Rentenversicherung für geringfügig Beschäftigte
Geringfügige Beschäftigung
Geringfügig Beschäftigte konnten bisher auf eigenen Wunsch auf die Versicherungspflicht in der gesetzlichen Rentenversicherung verzichten. Die Befreiungserklärung war während der laufenden Beschäftigung unwiderruflich und verlor erst mit Aufgabe der geringfügig entlohnten Beschäftigung ihre Wirkung.
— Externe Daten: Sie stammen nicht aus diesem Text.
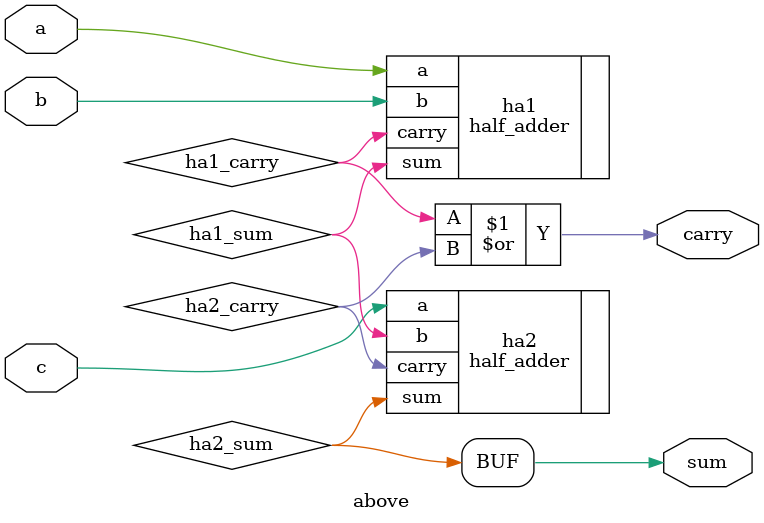
<source format=v>
module above
  (
    input a,
    input b,
    input c,
    output sum,
    output carry
  );
  
  wire ha1_sum;
  wire ha2_sum;
  wire ha1_carry;
  wire ha2_carry;
  
  half_adder ha1(
    .a(a),
    .b(b),
    .sum(ha1_sum),
    .carry(ha1_carry)
  );
  
  half_adder ha2(
    .a(c),
    .b(ha1_sum),
    .sum(ha2_sum),
    .carry(ha2_carry)
  );
  
  assign sum = ha2_sum; // bitwise xor
  assign carry = ha1_carry|ha2_carry; // bitwise and
endmodule // half_adder
</source>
Diese oftmals als „Einbahnstraßenregelung“ bezeichnete Dauerwirkung ist in der Vergangenheit immer mehr in Kritik geraten.
Neuregelung ab 1.7.2026
Seit dem 1.7.2026 können Arbeitnehmerinnen und Arbeitnehmer in einer geringfügig entlohnten Beschäftigung ihre Befreiungserklärung einmalig zurücknehmen. Hierzu ist der Arbeitgeberin bzw. dem Arbeitgeber ein Antrag auf Aufhebung der Befreiung zu übermitteln. Ein entsprechender Mustervordruck findet sich in den aktuellen Geringfügigkeits-Richtlinien, Anhang 3. Der Arbeitgeber meldet daraufhin einen Beitragsgruppenwechsel in der Rentenversicherung über die DEÜV-Meldungen zur Sozialversicherung.
Wirkung
Die einmalige Aufhebung der Befreiung wirkt nur für die Zukunft, und zwar ab Beginn des Monats, der auf den Monat der Antragstellung folgt. Der Aufhebungsantrag ist unwiderruflich und kann im laufenden Beschäftigungsverhältnis nicht zurückgenommen werden. Übt ein Beschäftigter mehrere geringfügige Beschäftigungen aus, mit denen er zusammen die Geringfügigkeitsgrenzen nicht übersteigt (2026: € 603,00 pro Monat), schließt der Aufhebungsantrag gegenüber einem der beiden Arbeitgeber alle Beschäftigungen ein.